The Five Star Movement is an anti-establishment and moderate Eurosceptic party led by 31-year-old Luigi Di Maio.The party promises direct democracy and allows its members to choose policies (and leaders) through an online system called Rousseau. Key policies are to reduce taxation and immigration, change banking regulations to protect citizens’ savings and end European austerity measures to improve investment in infrastructure and educationThe party leader has commented that he may propose leaving the euro as a last resort, if the EU does not accept reforms that allow Italy to implement this program.

Prime minister candidate:

•             Luigi Di Maio (vice president of the Chamber of Deputies) has been confirmed as M5S’s candidate for the premiership

 

How may the Italian election affect the Euro?

 

The economy and immigration issues are the main topics of argument this year, due to the 2015 migrant crisis that saw Italy become a spot for new arrivals from the Mediterranean.

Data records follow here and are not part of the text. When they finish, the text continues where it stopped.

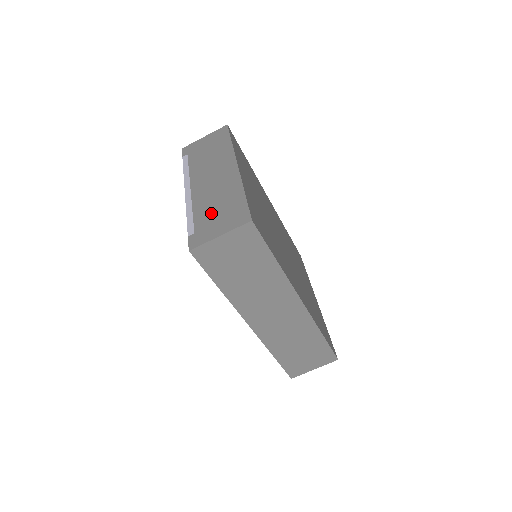
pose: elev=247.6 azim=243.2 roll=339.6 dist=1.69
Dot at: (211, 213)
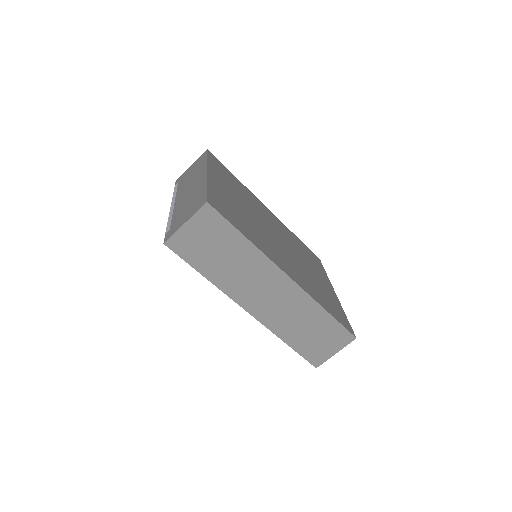
Dot at: (183, 211)
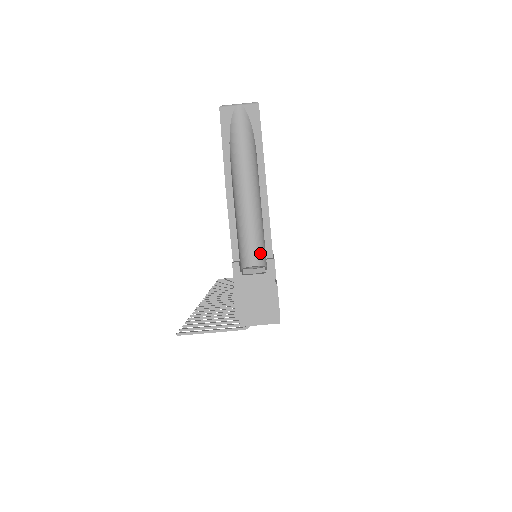
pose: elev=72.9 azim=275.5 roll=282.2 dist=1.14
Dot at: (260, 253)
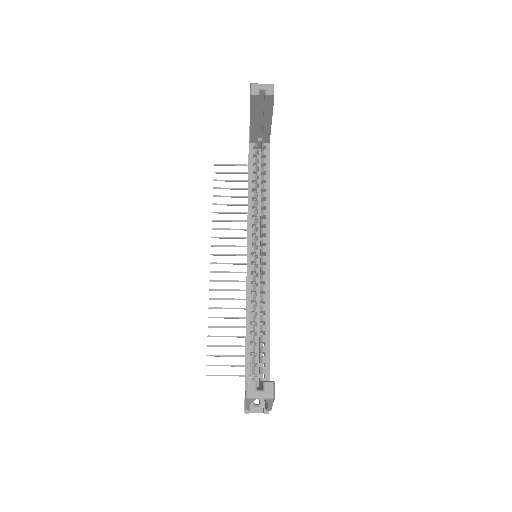
Dot at: occluded
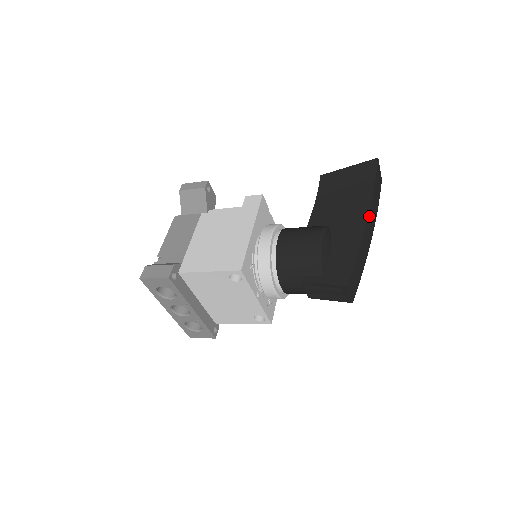
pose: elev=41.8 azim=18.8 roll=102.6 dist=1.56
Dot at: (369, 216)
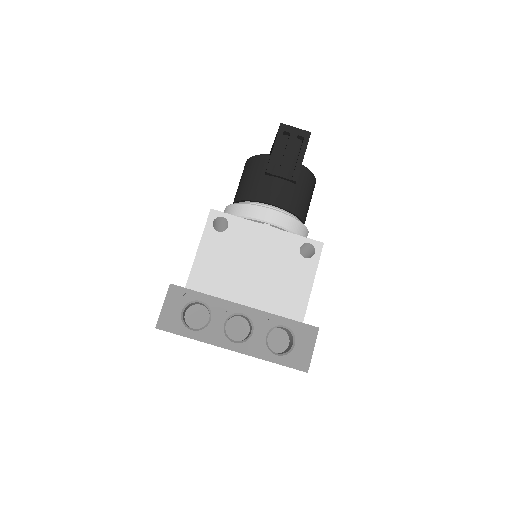
Dot at: occluded
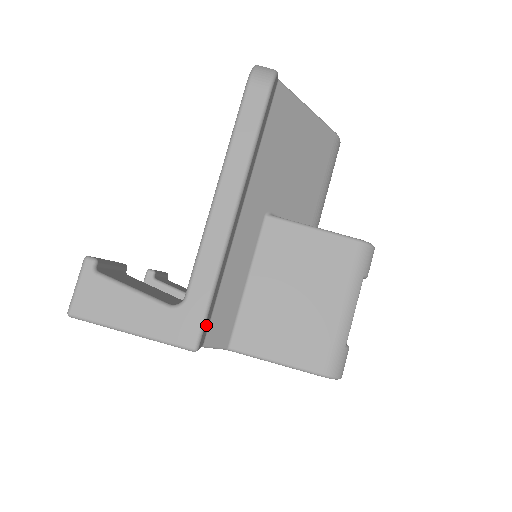
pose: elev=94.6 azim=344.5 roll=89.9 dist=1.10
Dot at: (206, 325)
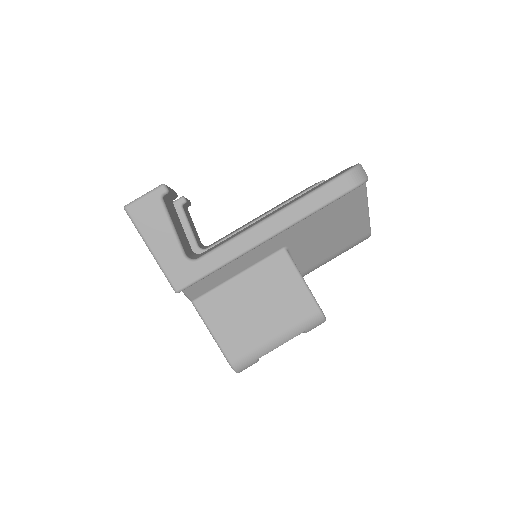
Dot at: occluded
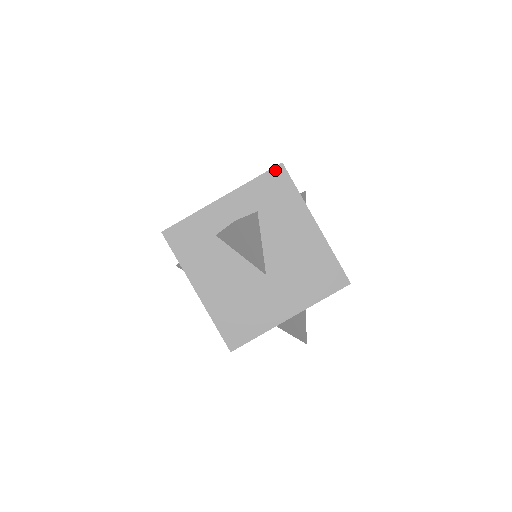
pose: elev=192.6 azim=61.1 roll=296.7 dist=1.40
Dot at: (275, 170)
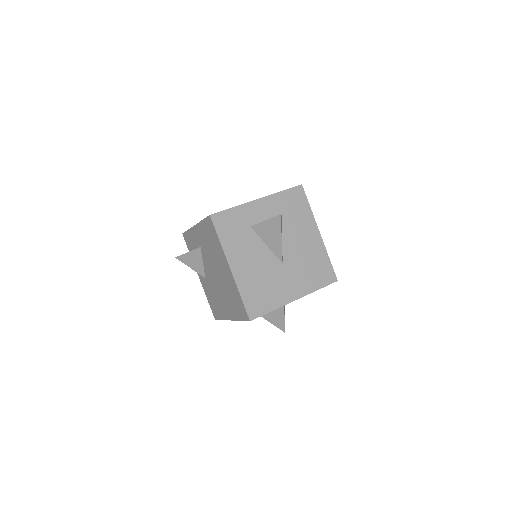
Dot at: (297, 188)
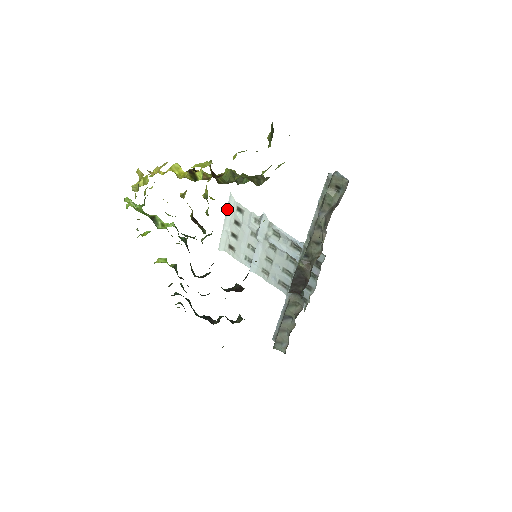
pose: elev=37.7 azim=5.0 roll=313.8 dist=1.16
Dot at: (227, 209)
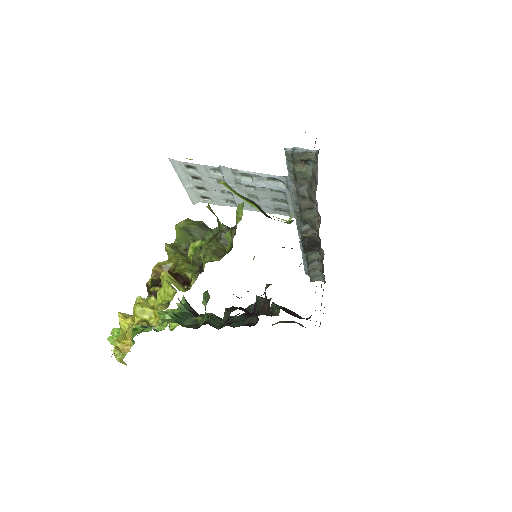
Dot at: (176, 172)
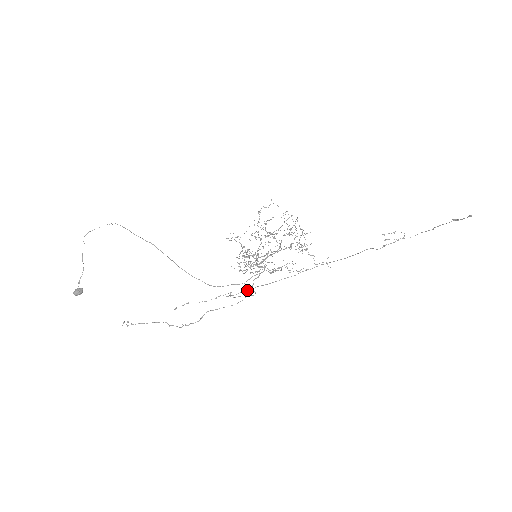
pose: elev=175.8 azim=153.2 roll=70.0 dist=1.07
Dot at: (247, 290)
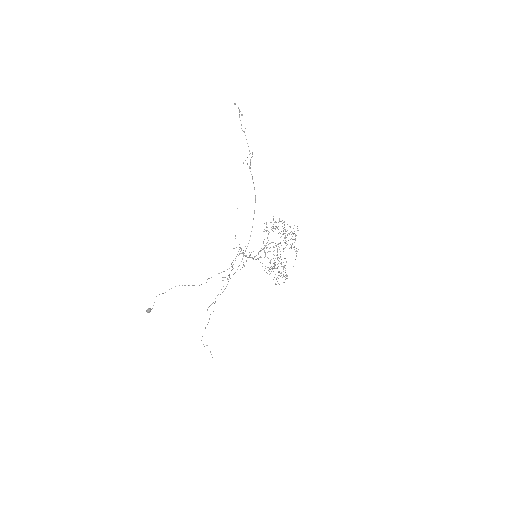
Dot at: occluded
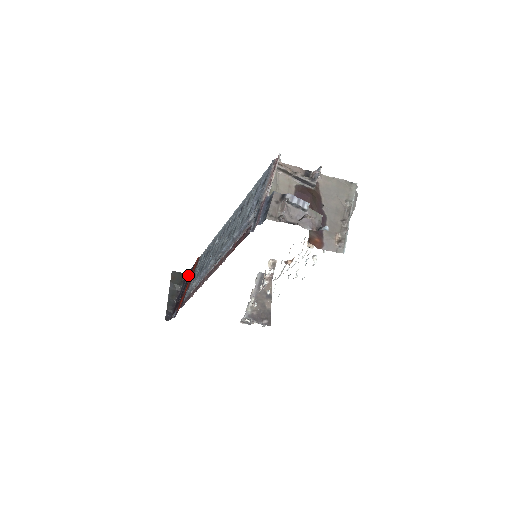
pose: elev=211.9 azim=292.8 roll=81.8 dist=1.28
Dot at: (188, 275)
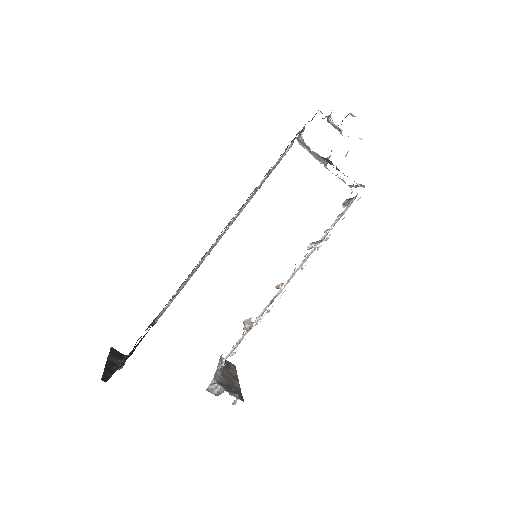
Dot at: (133, 351)
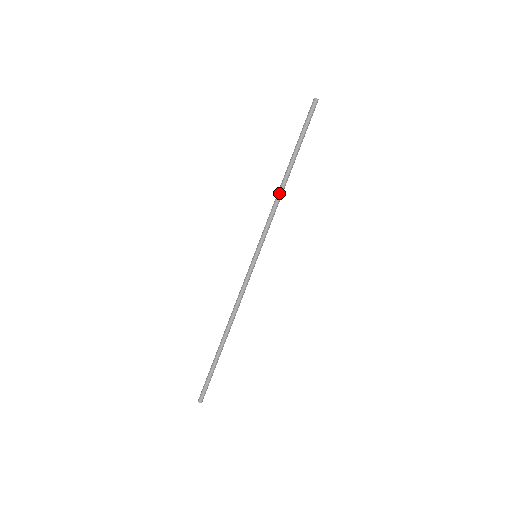
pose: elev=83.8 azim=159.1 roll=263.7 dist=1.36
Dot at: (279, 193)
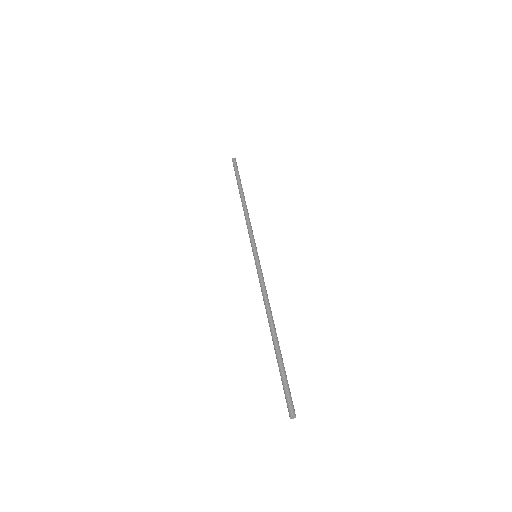
Dot at: (244, 210)
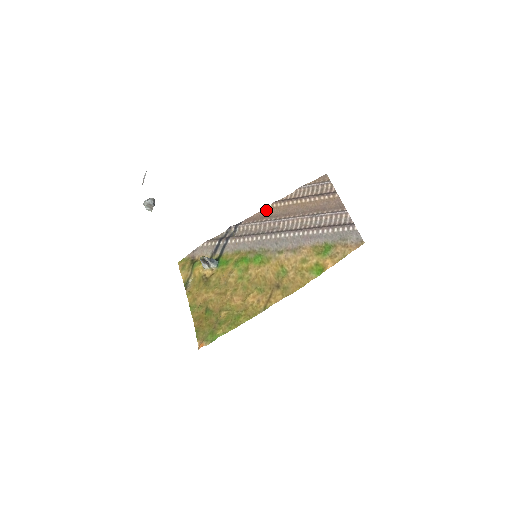
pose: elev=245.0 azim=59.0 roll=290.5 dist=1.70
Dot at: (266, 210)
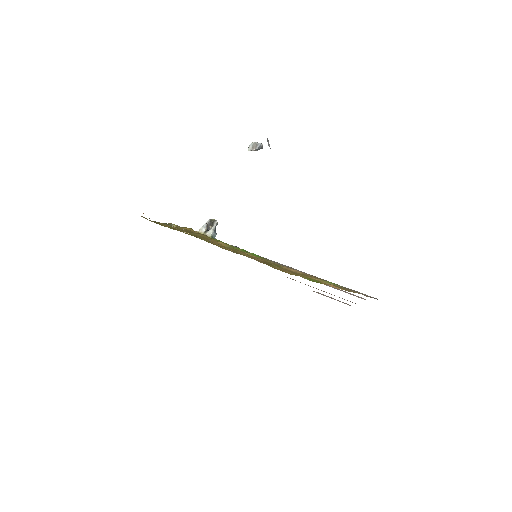
Dot at: occluded
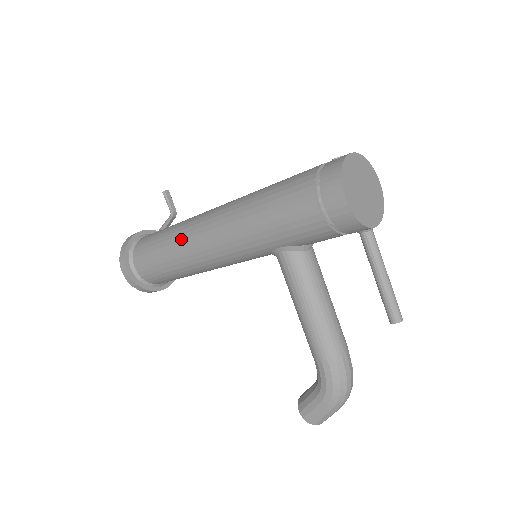
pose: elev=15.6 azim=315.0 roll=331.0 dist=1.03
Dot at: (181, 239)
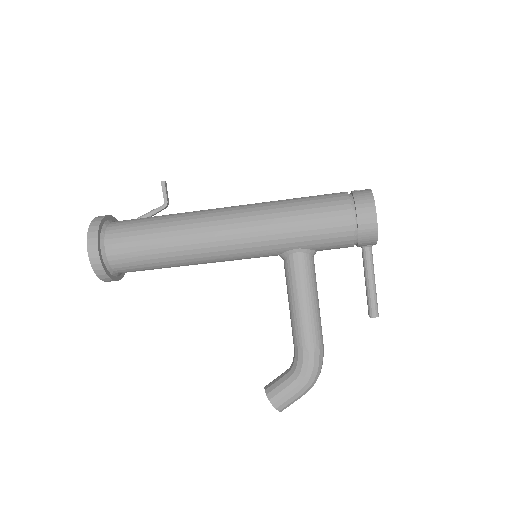
Dot at: (189, 228)
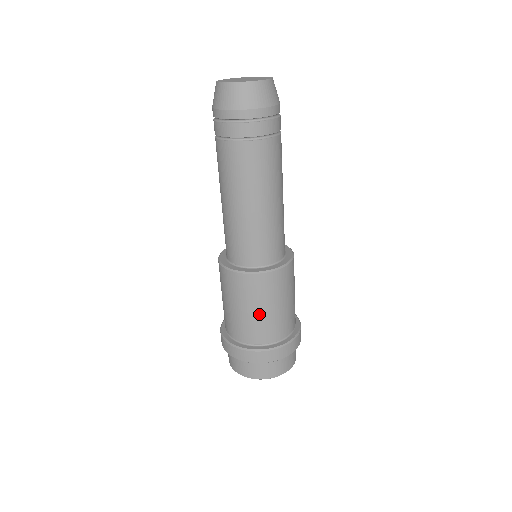
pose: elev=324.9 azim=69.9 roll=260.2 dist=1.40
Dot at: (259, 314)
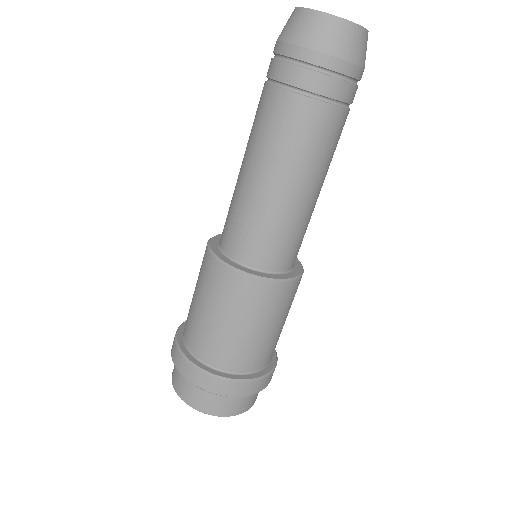
Dot at: (276, 331)
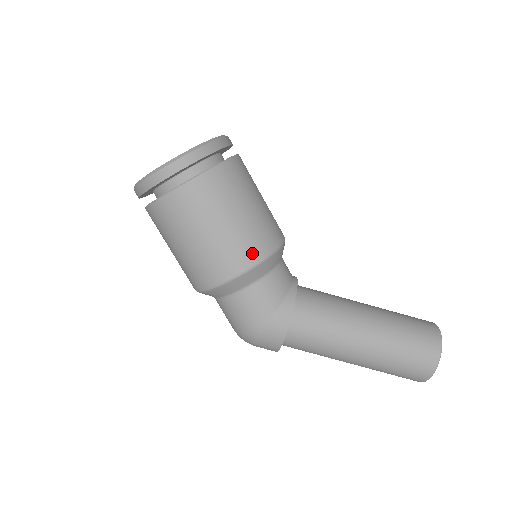
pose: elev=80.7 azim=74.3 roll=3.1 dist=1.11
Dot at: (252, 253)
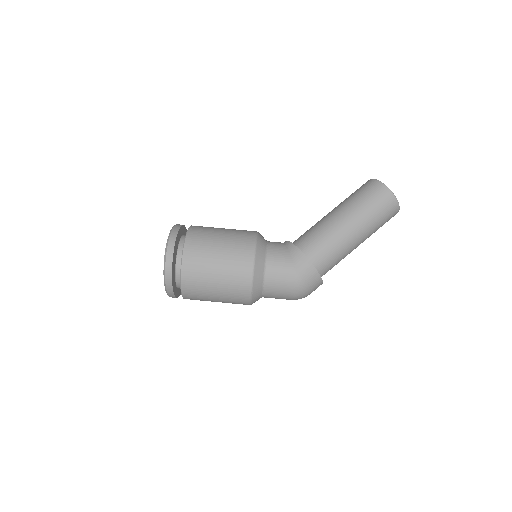
Dot at: (247, 246)
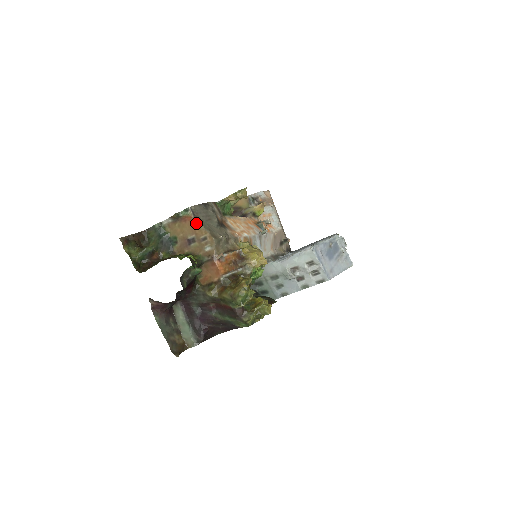
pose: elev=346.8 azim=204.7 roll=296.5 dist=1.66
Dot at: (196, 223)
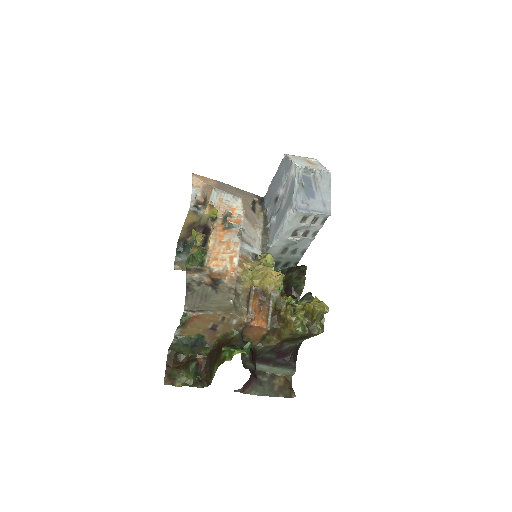
Dot at: (203, 316)
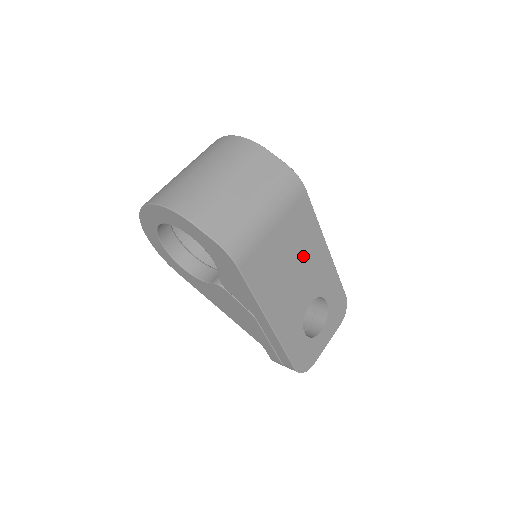
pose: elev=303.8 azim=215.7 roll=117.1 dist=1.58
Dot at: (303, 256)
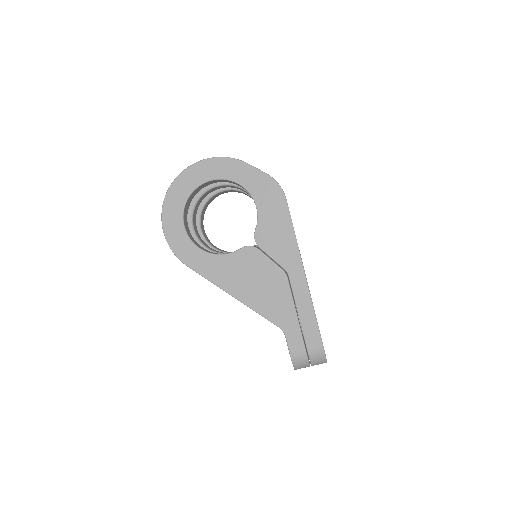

In case that no one party or coalition has a majority to form a government, the Italian President, Sergio Mattarella, will need to call on parties to form a broader collation of pre-election adversaries, leading towards a lengthy coalition talks or even more elections.

Furthermore, the election will take place under a new voting system that was introduced just last year, making the outcome particularly uncertain.

If as a result of the elections, Italy ends up with a hung parliament, it may undermine trader’s confidence in the country’s future economic direction, as well as policies. On the other hand, if a single party or a coalition gain majority, it may leads towards higher confidence.

The euro is likely to be affected with the election, leading towards increased volatility, , given the threat of political instability and the popularity of several Eurosceptic parties. It could, however, strengthen if Italy appears ready to elect a pro-Europe centre-left majority, or weaken if a Eurosceptic coalition appears poised to take power. It is highly advised to watch euro pairs such as, EUR/USD and EUR/GBP, in order not to be surprised by the news.